◆ Texto do documento:
"""
O destino da galinha
* Por Ruth Barros
Uma das melhores amigas de Anabel
resolveu criar galinhas no sítio no qual passa fim de semana com o marido e as
duas filhas. No princípio tudo foram flores, ou melhor, ovinho fresco caipira
mexido, gema quase vermelha – quem conhece um ovo de galinha de verdade sabe do
que estou falando - , galinhas e pintinhos pras meninas se enturmarem com a
natureza e os animais, show de bola.
Os problemas vieram devagar e
sempre. Começaram pela grana extra que teve de ser dada para a mãe da caseira –
a caseira em si alegou excesso de trabalho com o sítio – pra que ela fosse
alimentar as galinhas, recolher os ovos, esse tipo de coisa. Como a mãe da
caseira também cria galinhas, nada mais justo que a dona da casa fornecesse
ração para todas elas, sem distinção de classe social, galinhas da proprietária
ou galinhas da serviçal.
Parece que a justiça se encerrava
aí. A justiça divina, aquela que cuida dos animais, não era tão justa assim com
os de minha amiga – as galinhas dela nunca punham ovos, morriam, era uma
sucessão de desgraças galináceas nunca vista que a mãe da caseira tentava
explicar sem muito sucesso, já que as galinhas dela iam de vento em popa. O
próximo passo foi uma roubação desenfreada que galos e galinhas que reduziu o
outrora florescente galinheiro a uma única salva da enchente.
"""
◆ Tarefas a realizar:
a. Reescreva de forma mais concisa o parágrafo do texto sobre as galinhas do sítio que se inicia com "Os problemas vieram devagar", mantendo seus fatos principais.
b. Responda às perguntas abaixo com base no texto sobre as galinhas do sítio:
(i) Com quem a amiga de Anabel passa o fim de semana no sítio?
(ii) Que motivo a caseira alegou para não cuidar ela mesma das galinhas?
(iii) Como iam as galinhas da mãe da caseira?
Baseie-se exclusivamente no texto para responder.

◆ Dados fornecidos:
"""
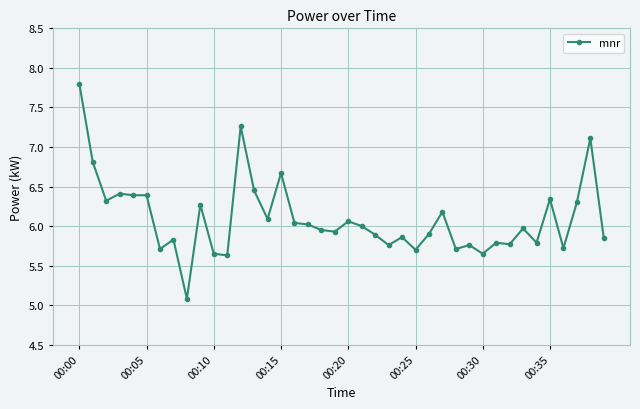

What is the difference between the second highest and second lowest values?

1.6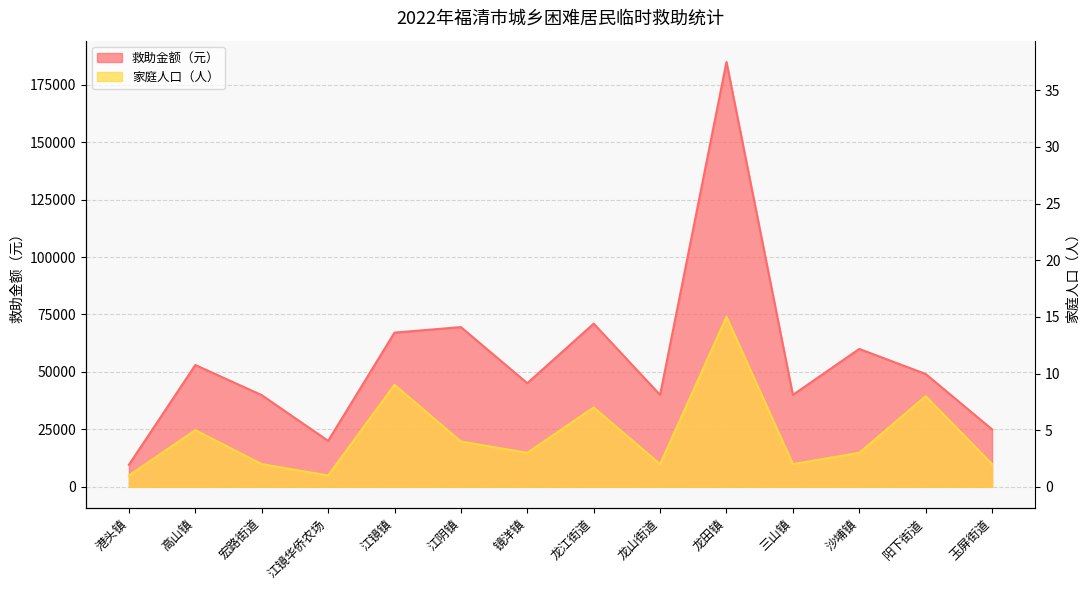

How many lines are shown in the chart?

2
"""
"""
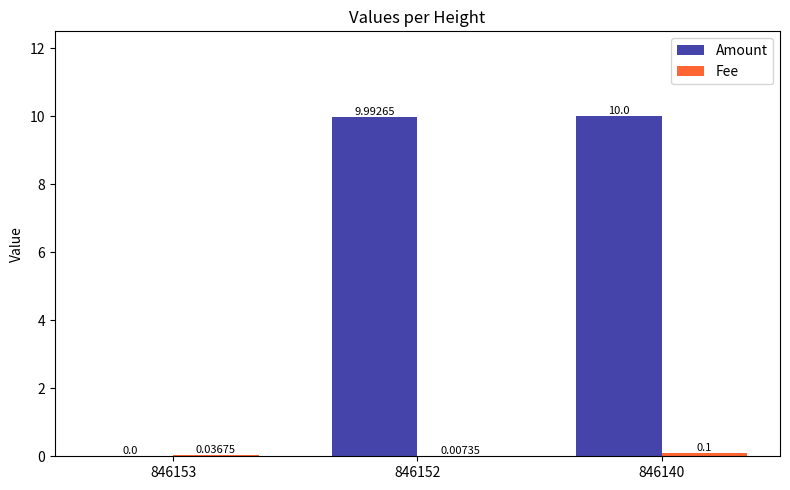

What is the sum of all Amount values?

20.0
"""
◆ Respostas por tarefa:
a. Os problemas surgiram aos poucos. Primeiro, foi necessário pagar um valor extra à mãe da caseira para que ela alimentasse as galinhas e recolhesse os ovos, pois a caseira alegou excesso de trabalho com o sítio. Como a mãe da caseira também cria galinhas, a dona da casa passou a fornecer ração para todas, tanto as suas quanto as da serviçal.

b.
(i) Com o marido e as duas filhas.
(ii) Excesso de trabalho com o sítio.
(iii) Iam de vento em popa.